TASK MATERIAL: Begin
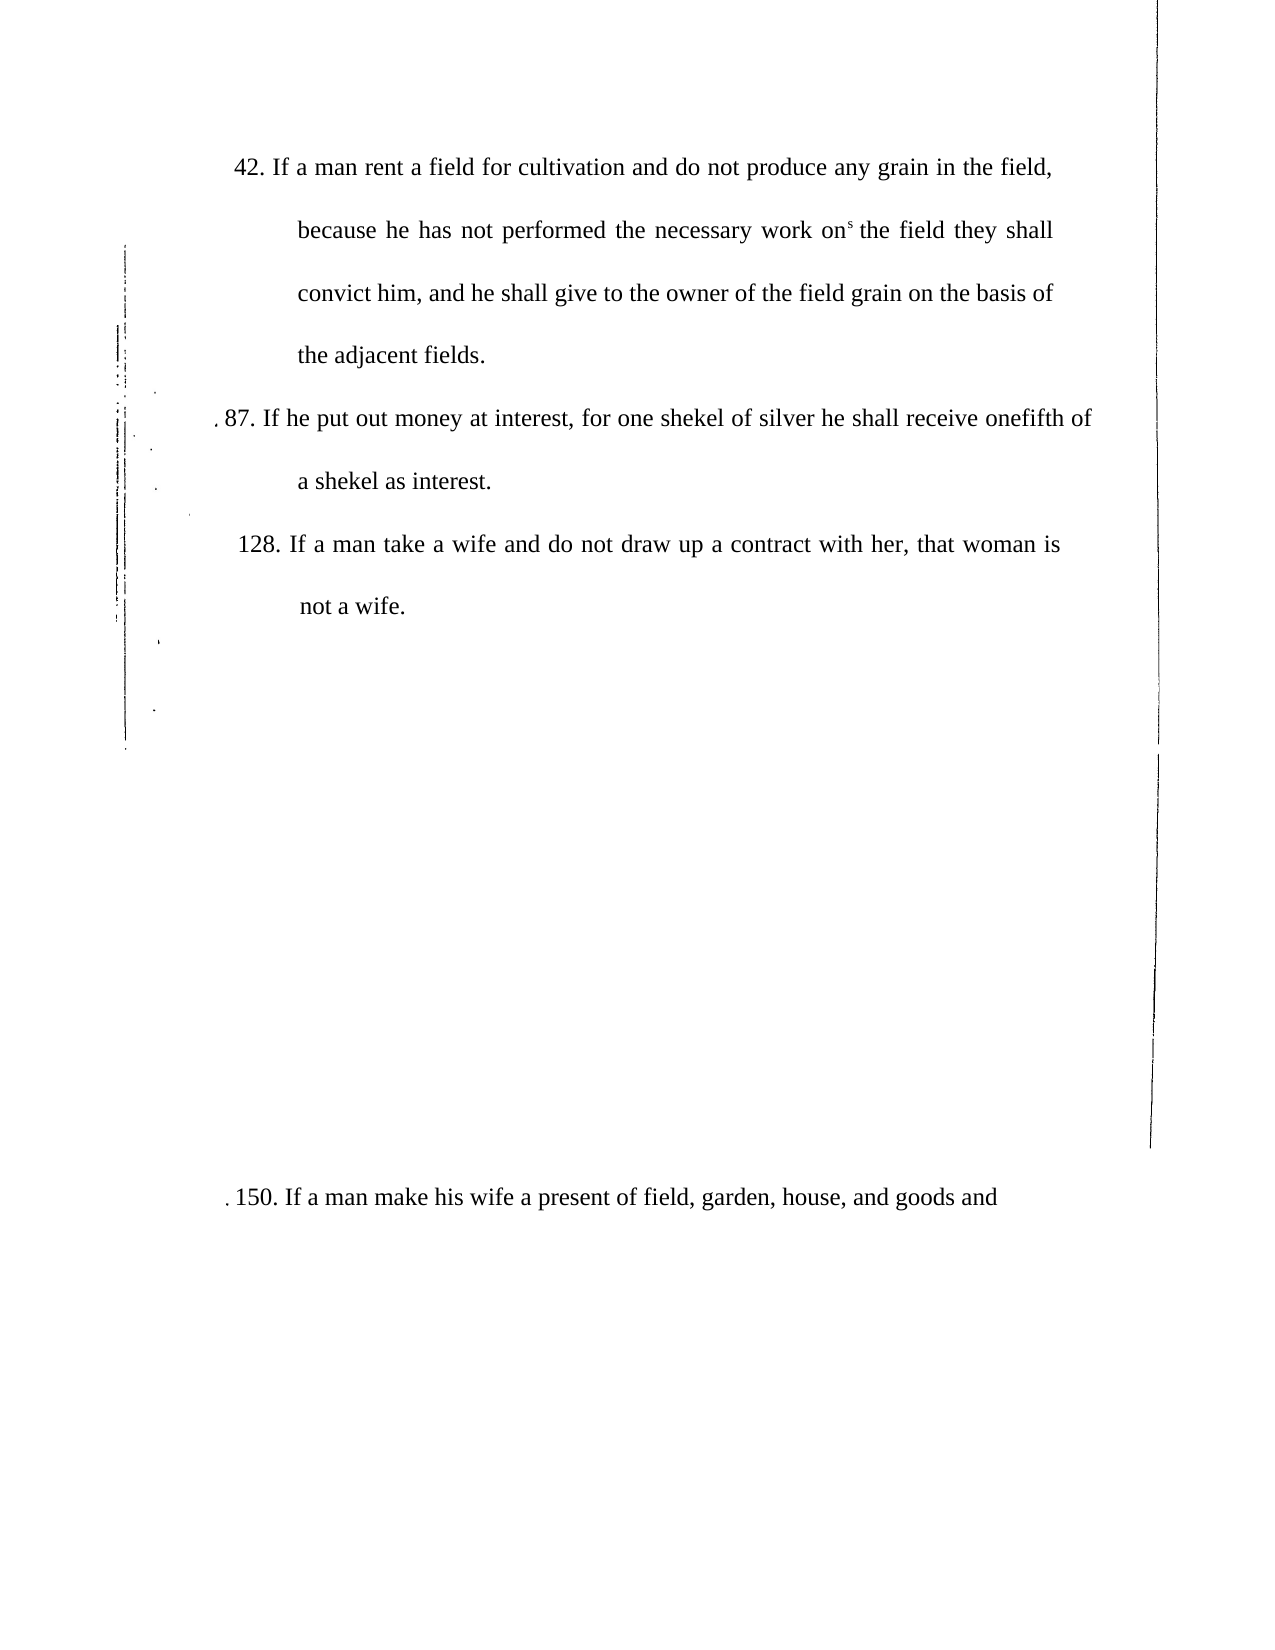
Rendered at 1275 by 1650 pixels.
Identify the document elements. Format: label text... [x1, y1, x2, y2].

picture [1149, 0, 1160, 1149]
text 128. If a man take a wife and do not draw up a contract with her, that woman is not a wife. [237, 529, 1062, 619]
picture [123, 244, 190, 750]
text 87. If he put out money at interest, for one shekel of silver he shall receive onefifth of a shekel as interest. [215, 403, 1093, 494]
text 150. If a man make his wife a present of field, garden, house, and goods and [226, 653, 1182, 1211]
text 42. If a man rent a field for cultivation and do not produce any grain in the field, because he has not performed the necessary work ons the field they shall convict him, and he shall give to the owner of the field grain on the basis of the adjacent fields. [234, 152, 1053, 369]
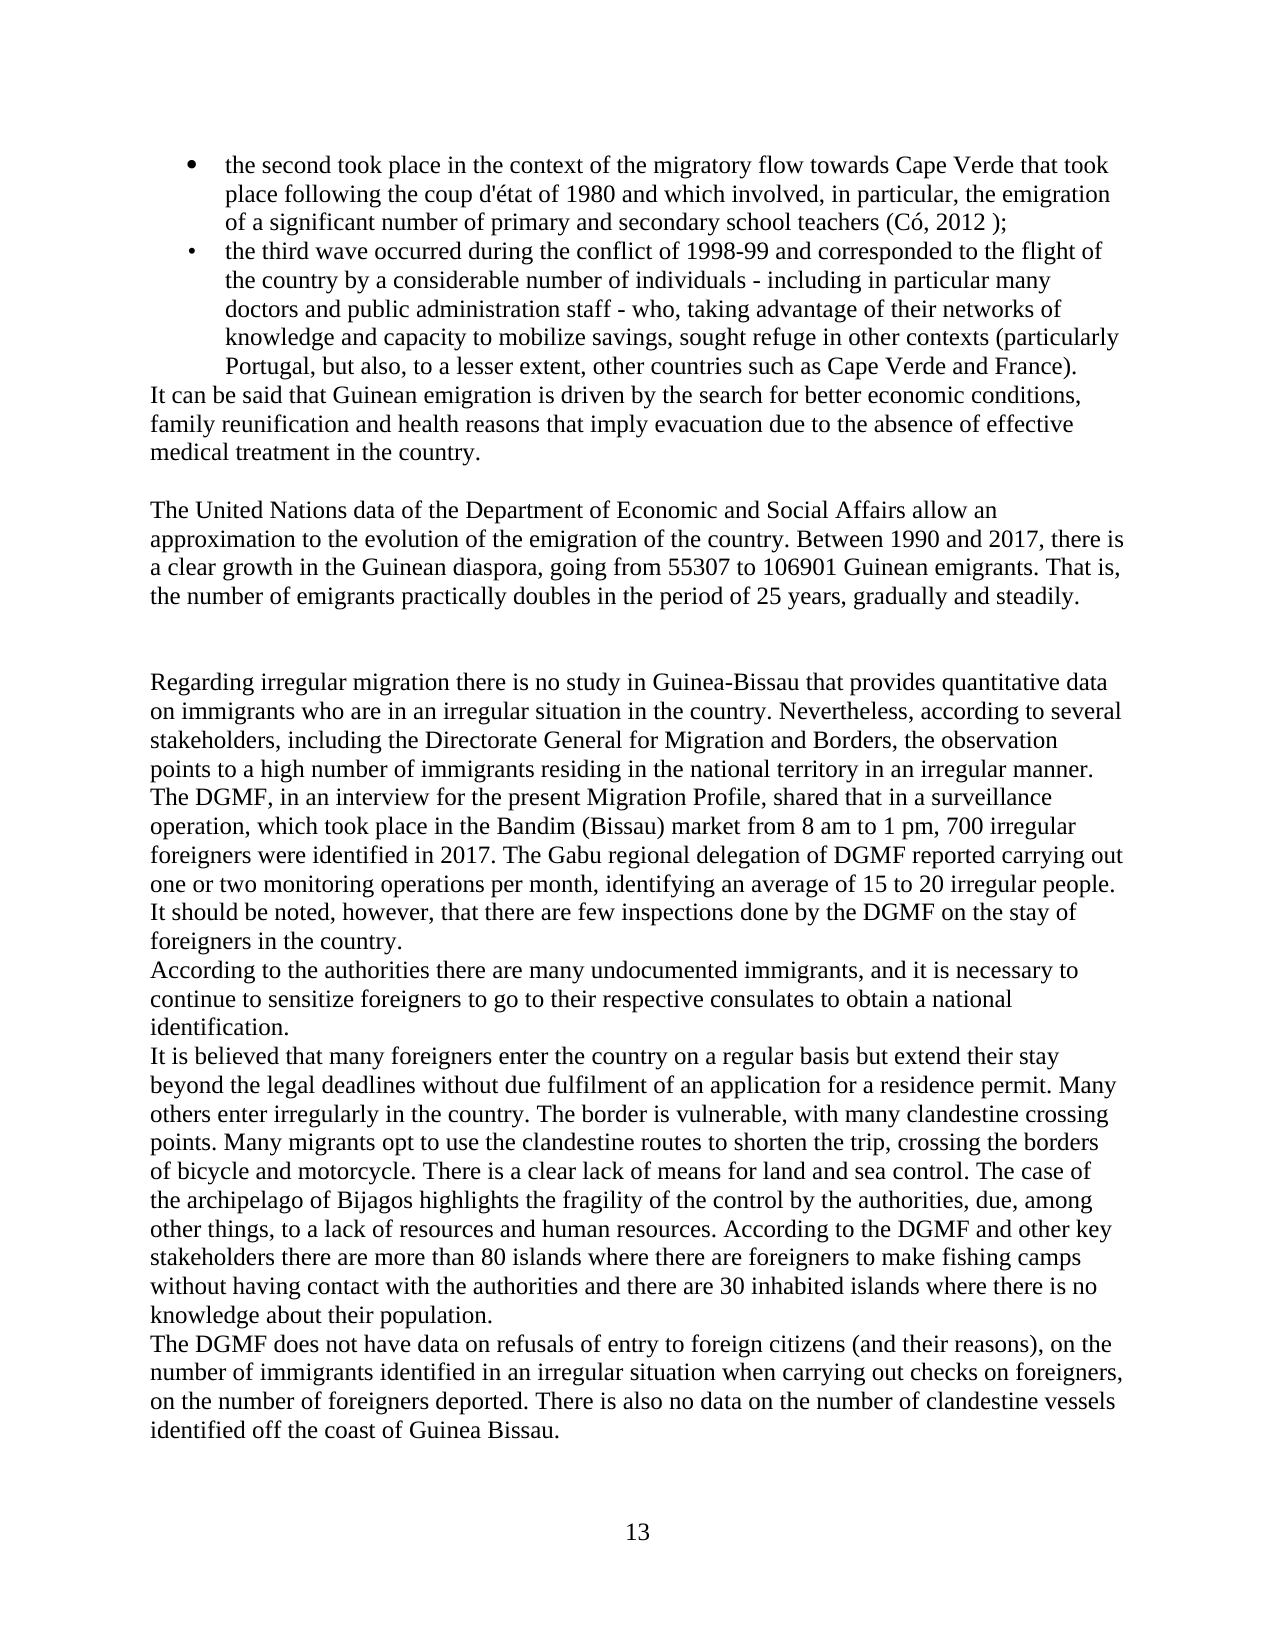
TASK MATERIAL: End
▶ **EXERCISE AIM**: Set down only the lines from the one with "Identify the document" through the end of the entries, exactly as they appear, leaving out each picture.

▶ **OUTPUT**:
Identify the document elements. Format: label text... [x1, y1, x2, y2].

picture [1149, 0, 1160, 1149]
text 128. If a man take a wife and do not draw up a contract with her, that woman is not a wife. [237, 529, 1062, 619]
picture [123, 244, 190, 750]
text 87. If he put out money at interest, for one shekel of silver he shall receive onefifth of a shekel as interest. [215, 403, 1093, 494]
text 150. If a man make his wife a present of field, garden, house, and goods and [226, 653, 1182, 1211]
text 42. If a man rent a field for cultivation and do not produce any grain in the field, because he has not performed the necessary work ons the field they shall convict him, and he shall give to the owner of the field grain on the basis of the adjacent fields. [234, 152, 1053, 369]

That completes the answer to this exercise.